## [Work task]
Word for word, print each line of the listing below; pictures stay out.

*** Opening Input data ***

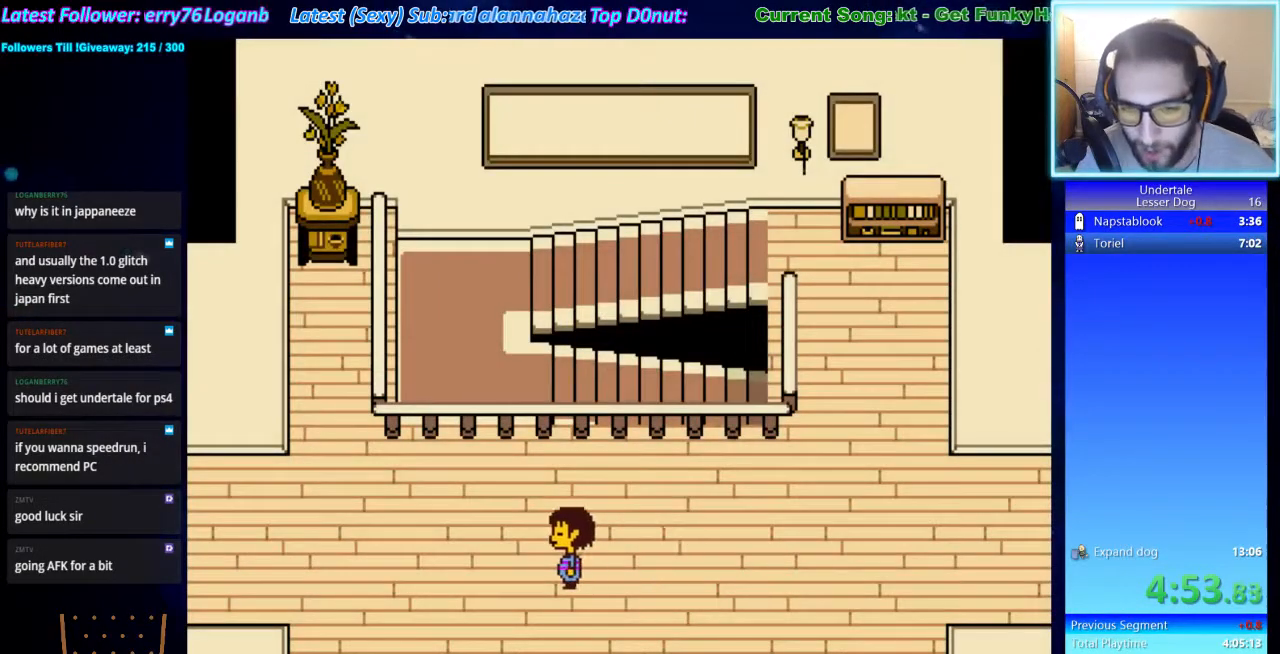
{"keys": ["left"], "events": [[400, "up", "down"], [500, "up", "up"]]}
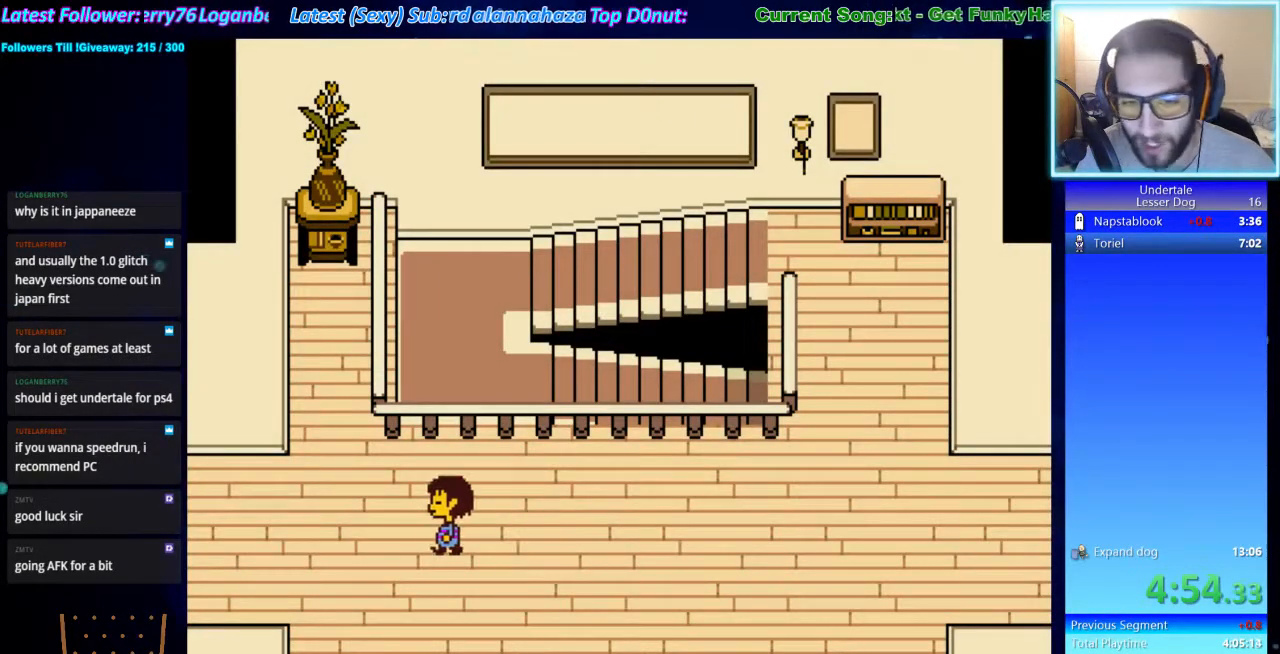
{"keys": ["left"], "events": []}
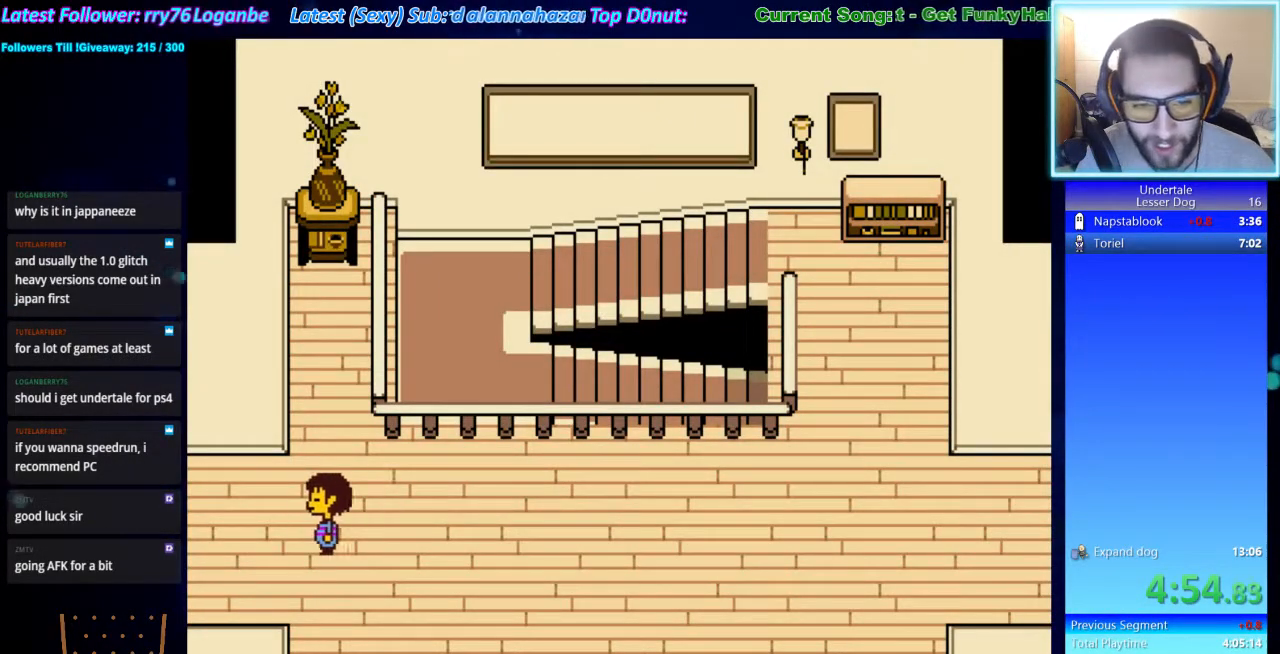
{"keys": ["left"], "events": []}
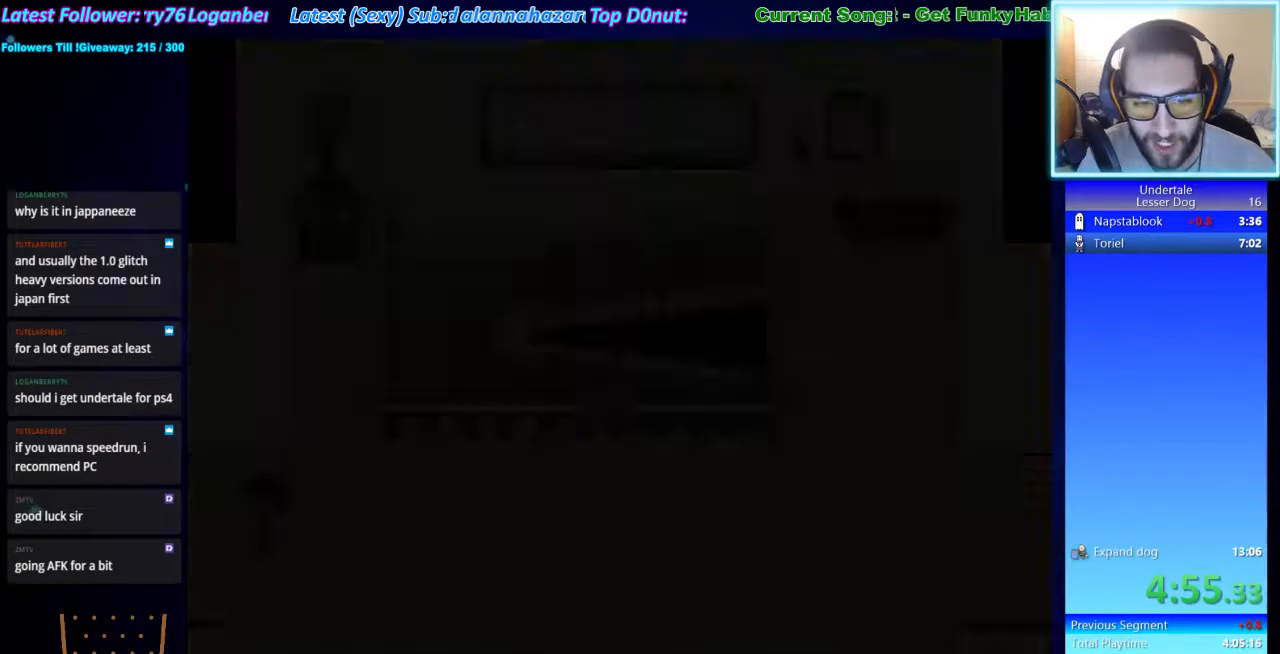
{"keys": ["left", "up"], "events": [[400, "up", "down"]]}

*** Closing Input data ***

## [Answer for the task]
{"keys": ["left"], "events": [[400, "up", "down"], [500, "up", "up"]]}
{"keys": ["left"], "events": []}
{"keys": ["left"], "events": []}
{"keys": ["left", "up"], "events": [[400, "up", "down"]]}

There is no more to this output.